TASK ITEM: In the data that follows, count the lines in which the word "Handel" occurs, and report that figure alone.

INFORMATION PROVIDED:
▼▼▼
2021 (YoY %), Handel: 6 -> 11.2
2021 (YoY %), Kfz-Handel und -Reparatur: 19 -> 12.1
▲▲▲
▼▼▼
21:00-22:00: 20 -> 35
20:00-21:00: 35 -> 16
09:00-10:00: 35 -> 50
▲▲▲
▼▼▼
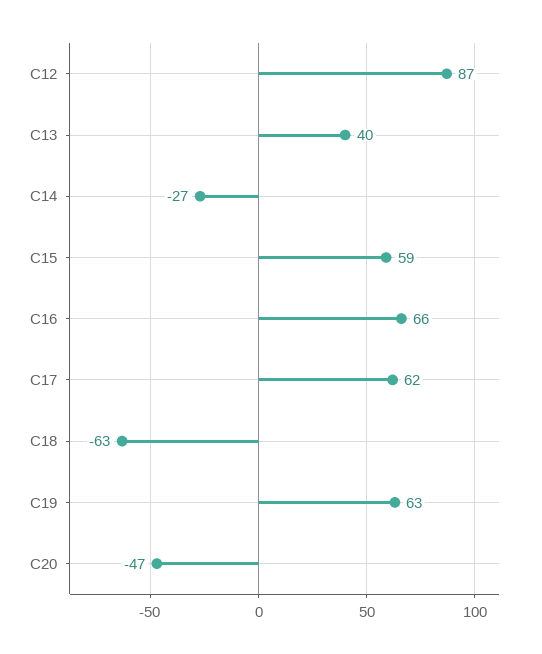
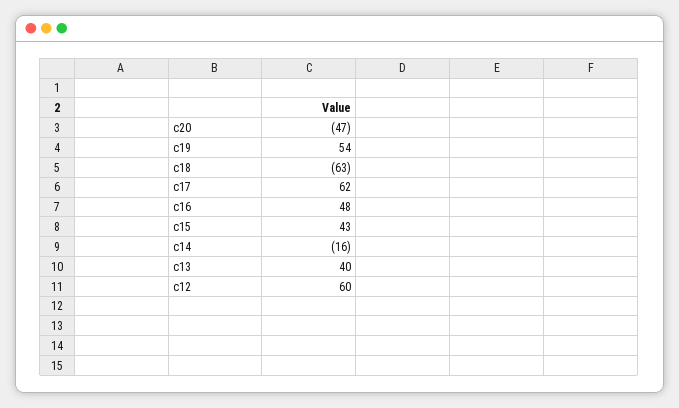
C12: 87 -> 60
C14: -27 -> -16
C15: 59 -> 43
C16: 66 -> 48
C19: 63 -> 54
▲▲▲
SOLUTION TO THIS TASK: 2